Controllata dopo l’unità da James Rotschild al nord, dal livornese Piero Bastogi al sud, da capitali francesi le linee romane e calabro-sicule, da capitali inglesi quelle sarda, la rete italiana fu nazionalizzata da Giolitti tra 1905 e 1906, dopo che su una prima proposta di statizzazione era caduta nel 1876 la Destra storica.
VAGONI E SOLDATI
Ancora insufficientemente utilizzata in base alle medie europee per via della povertà della popolazione, giusto un secolo fa la rete ferroviaria italiana dimostrò però la sua potenzialità con la Grande Guerra, quando trasportò 35 milioni di soldati, un milione di feriti, 1,3 milioni di quadrupedi e da 12.000 a 100.000 munizioni al giorno. Il mito dei treni in orario di Mussolini è stato contestato da chi obietta una sua iniziale reticenza all’elettrificazione, ma in compenso quando il regime infine si decise fece le cose in tal modo che già nel 1939 i 1400 km di rete ponevano l’Italia all’avanguardia d’Europa, e pionieristico per superare il modello del vapore fu anche dal 1932 l’utilizzo di quelle automotrici a benzina che il popolo ribattezzò appunto Littorine.

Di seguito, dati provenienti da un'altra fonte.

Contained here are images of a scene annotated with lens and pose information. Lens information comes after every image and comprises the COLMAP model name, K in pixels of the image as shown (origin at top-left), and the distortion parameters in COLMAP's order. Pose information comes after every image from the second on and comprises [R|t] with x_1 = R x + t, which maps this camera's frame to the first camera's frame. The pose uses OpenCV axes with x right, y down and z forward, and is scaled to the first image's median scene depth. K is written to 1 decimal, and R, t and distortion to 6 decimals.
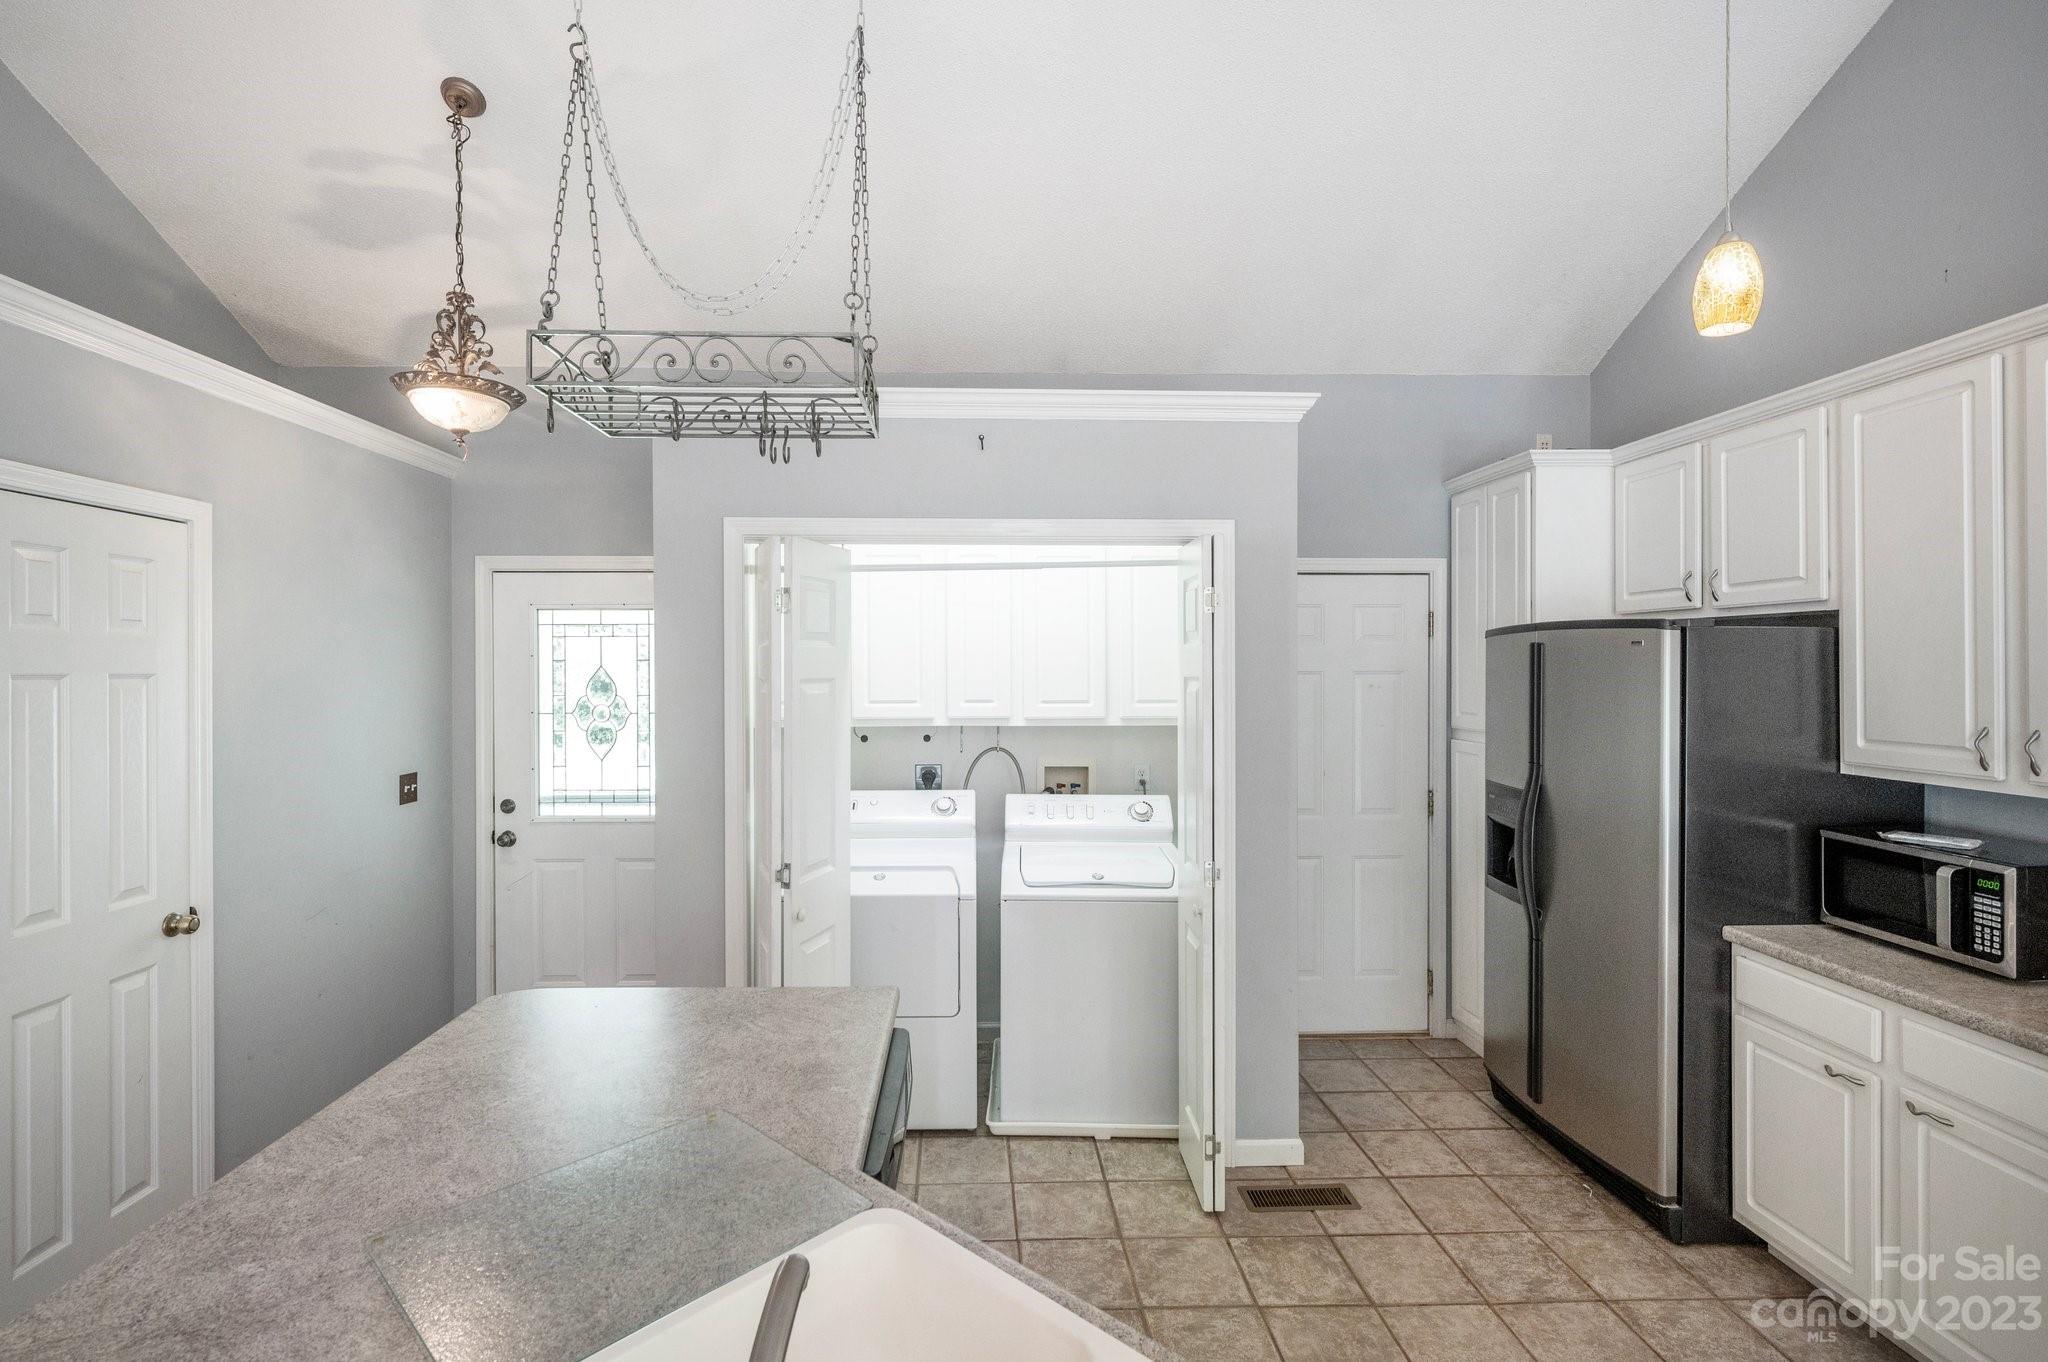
lens RADIAL K [[961.8, 0, 1011.1], [0, 961.8, 672.4], [0, 0, 1]] dist [-0.001393, -0.000869]
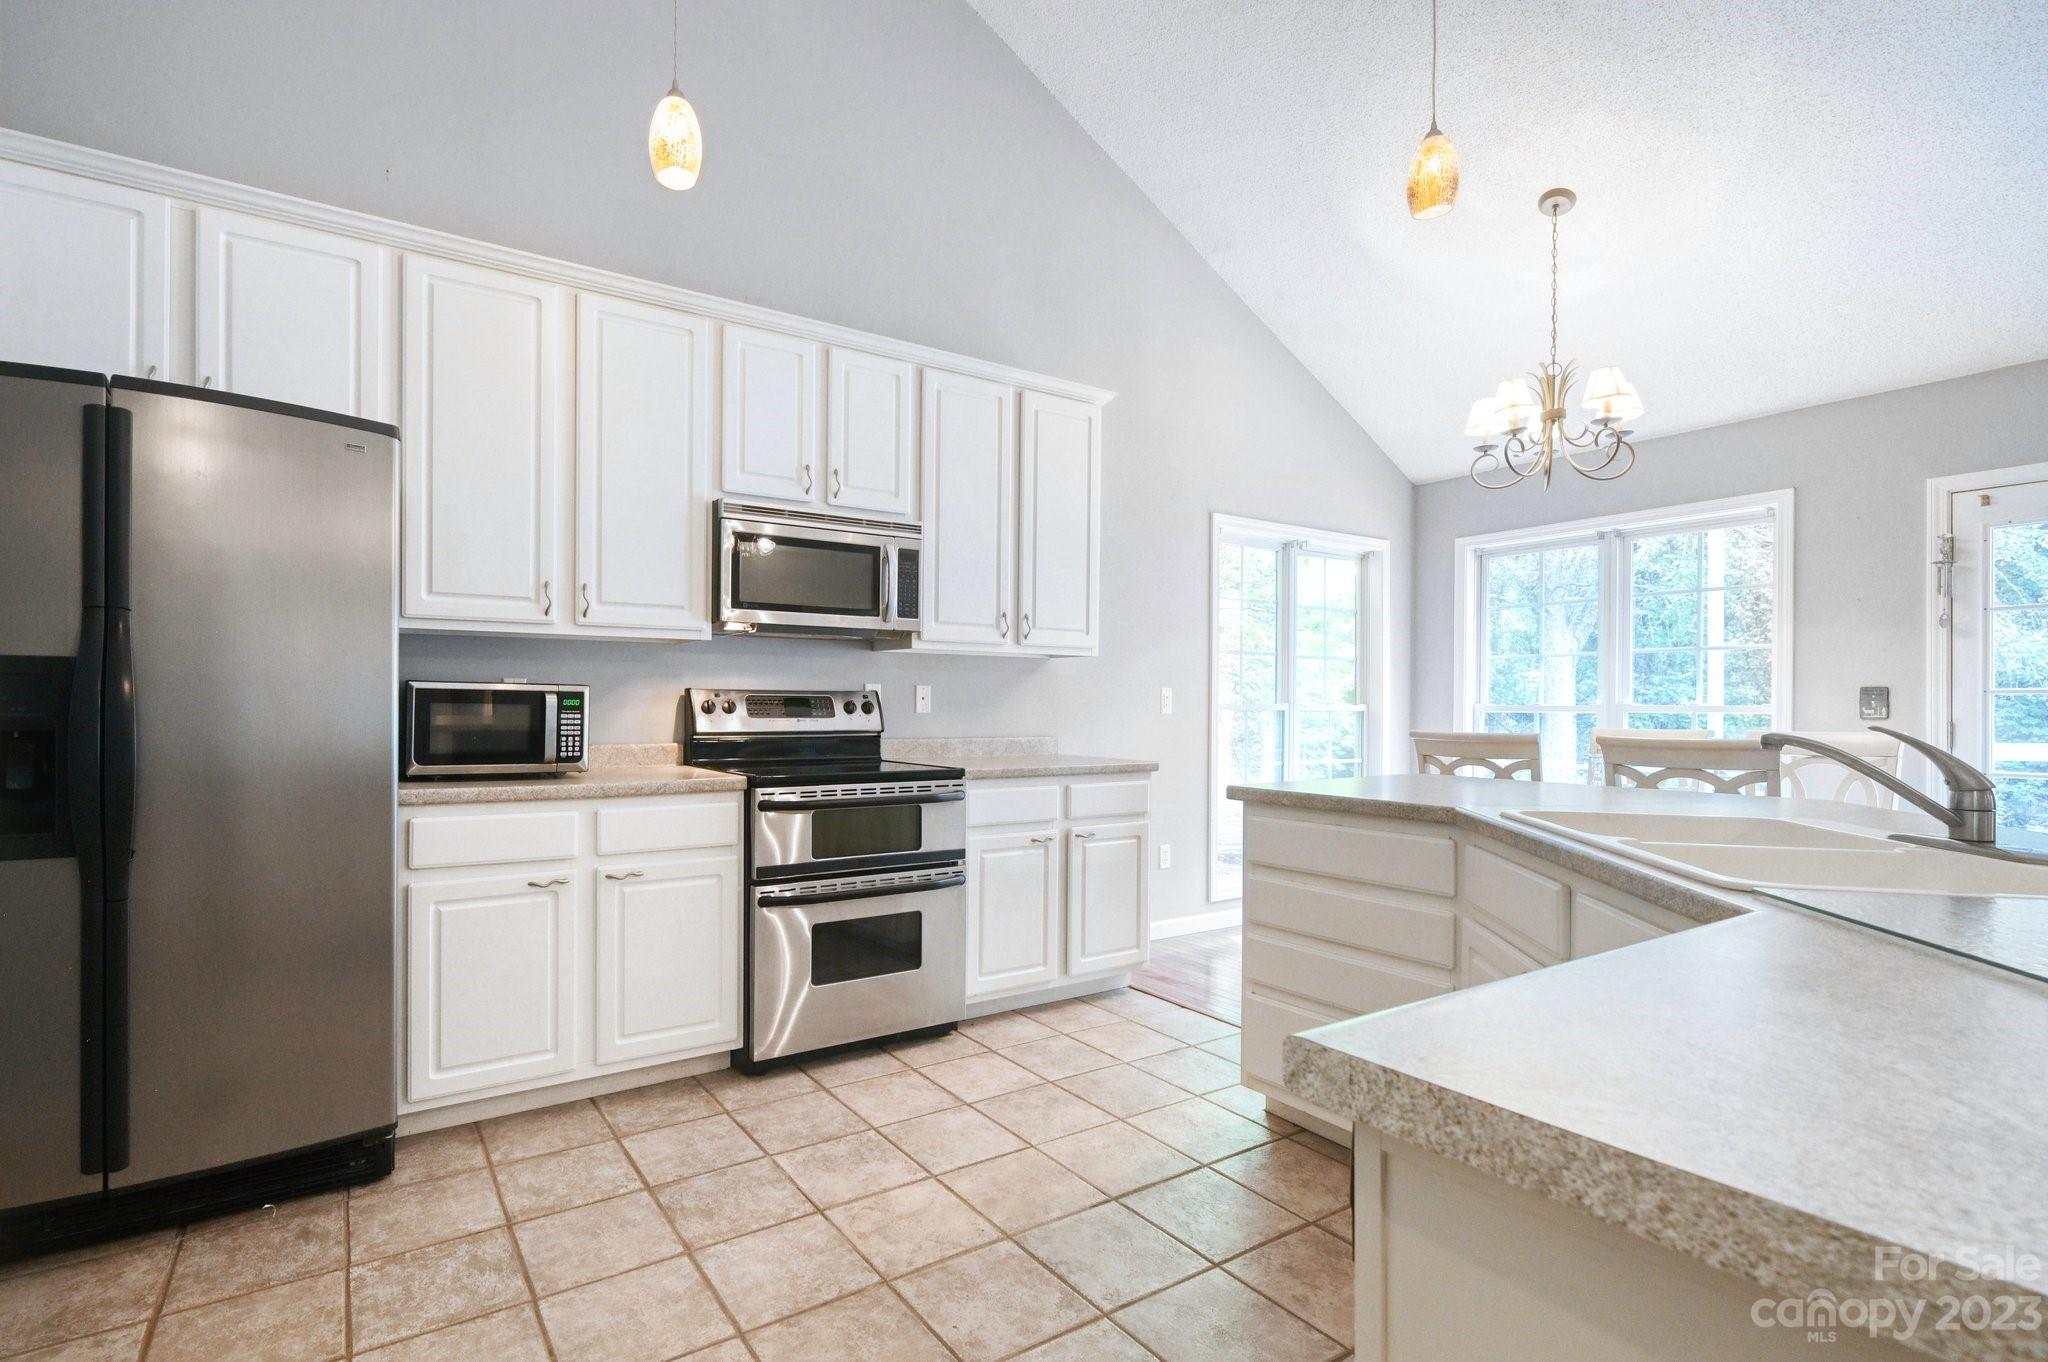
lens RADIAL K [[954.8, 0, 919.8], [0, 954.8, 705.4], [0, 0, 1]] dist [0.000858, 0.000940]
pose [[-0.491772, -0.001232, 0.870723, -0.242945], [0.001841, 0.999995, 0.002454, 0.170318], [-0.870722, 0.002810, -0.491768, 0.935061]]
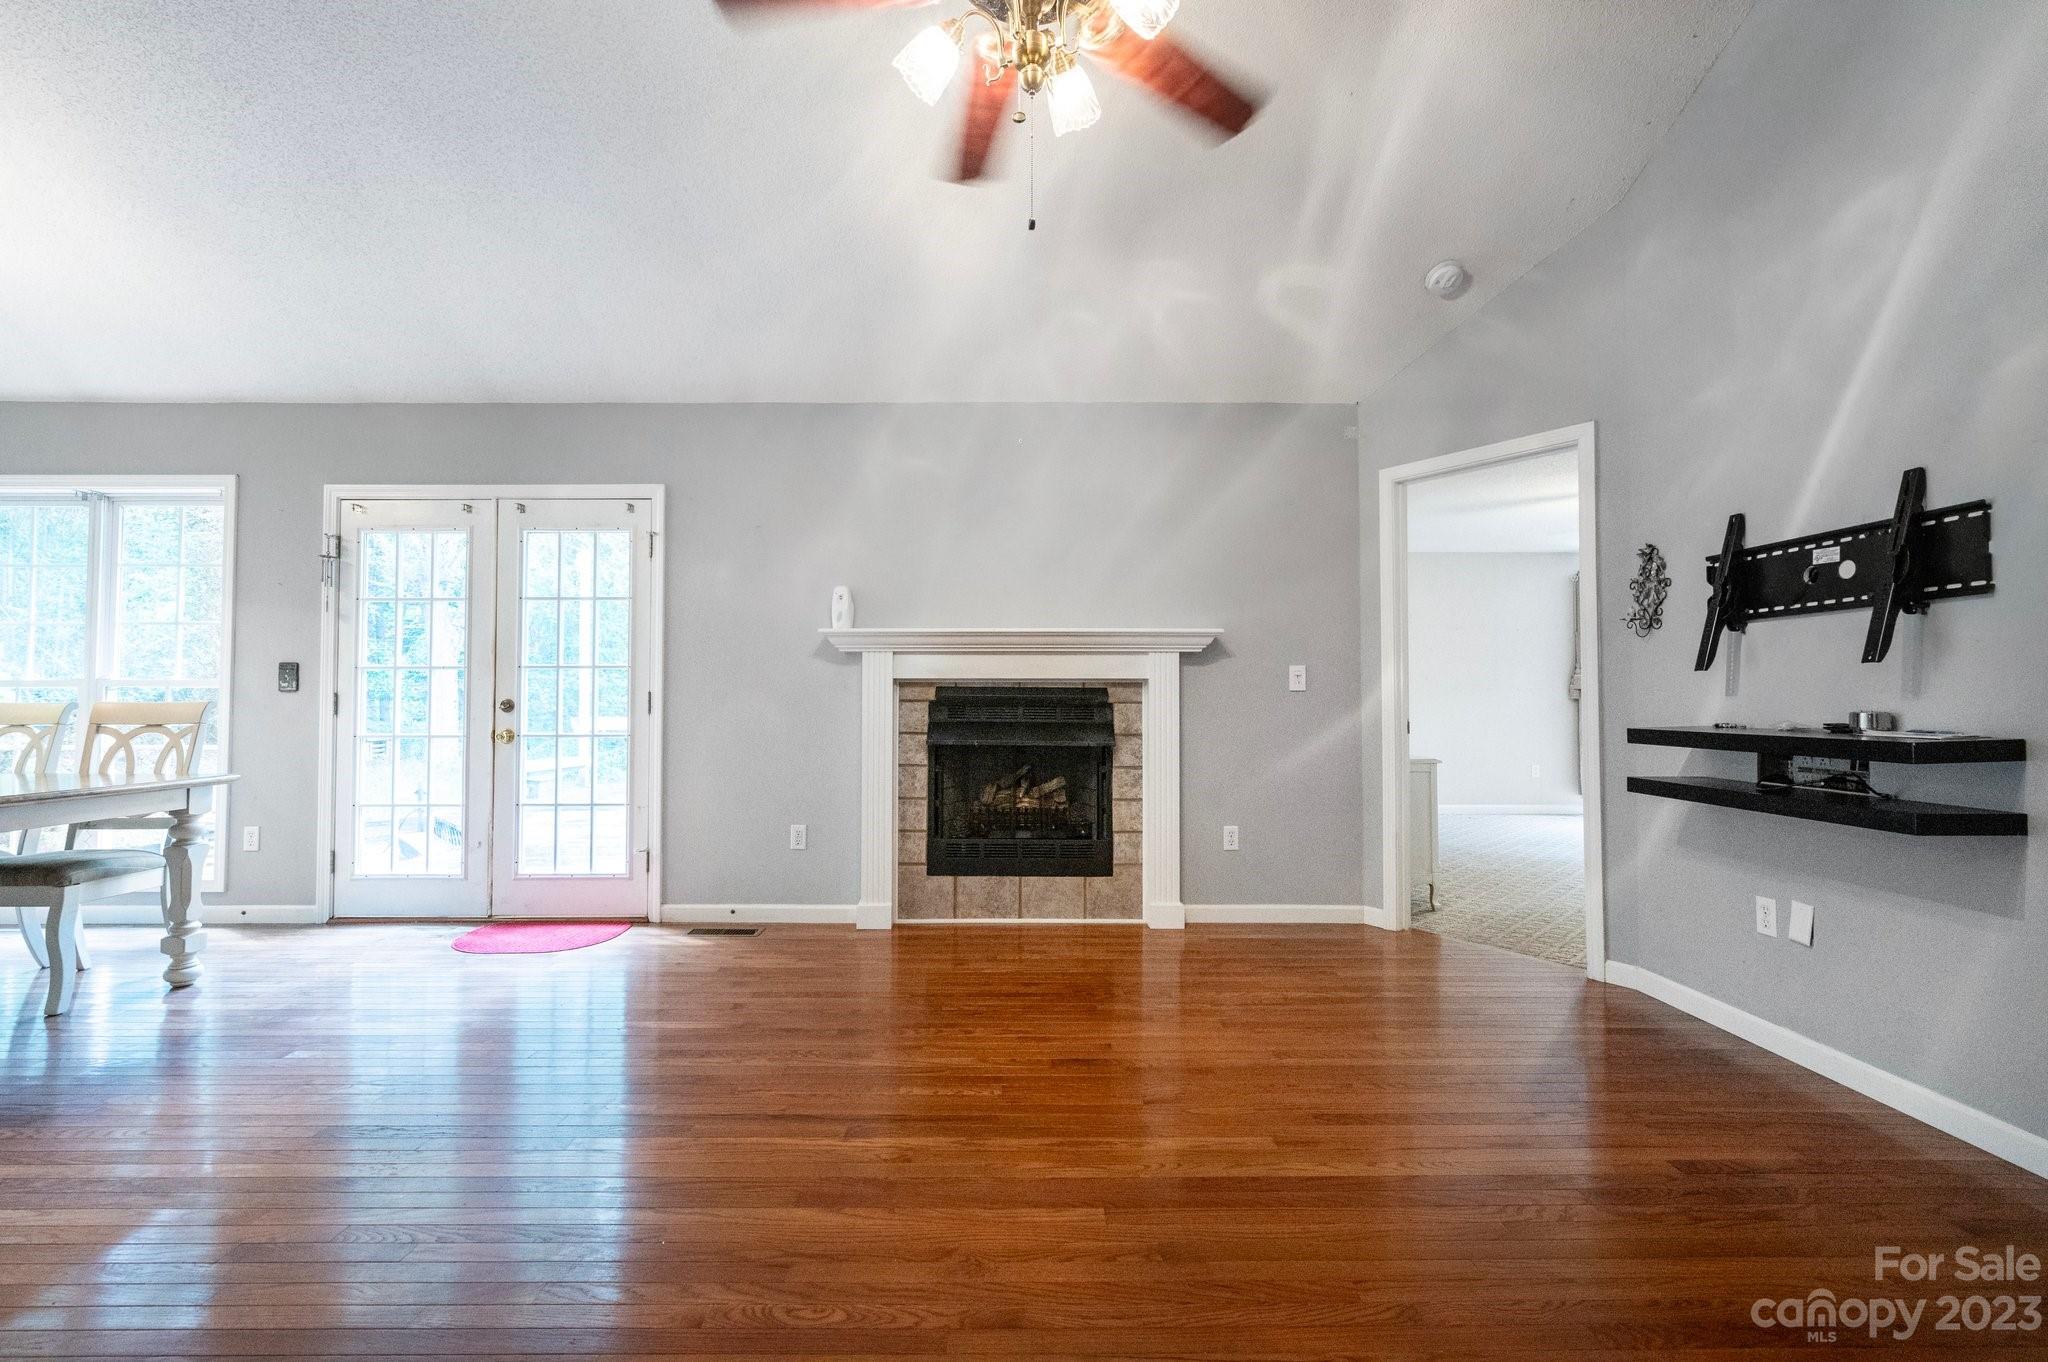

Distruzione della guerra a parte, per cui solo nel 1949 la rete tornò ai livelli pre-bellici, l’Italia repubblicana ha fondato il suo boom sul trasporto su strada, per cui la quota dei passeggeri delle ferrovie rispetto ai trasporti terrestri scende al 16,2 del 1965 e al 10, 9 del 1979. Ma la Seconda Repubblica ha coinciso con un’epoca di Tav e privatizzazioni che in qualche modo ha riportato le ferrovie al centro del discorso. Dal 13 dicembre 2009 per andare da Roma a Milano il Frecciarossa ha abbattuto per la prima volta la barriera delle tre ore: due ore e 59 minuti, per la precisione, che diventano 2 ore e 45 minuti tra Roma Tiburtina e Milano Rogoredo, e proprio in Italia con la liberalizzazione ferroviaria europea del primo gennaio 2010 dal 28 aprile 2012 in concorrenza con l’ancora statale Trenitalia ha iniziato il suo servizio commerciale la Ntv di Luca Cordero di Montezemolo. Primo esempio al mondo di un sistema di alta velocità non più in condizioni di monopolio.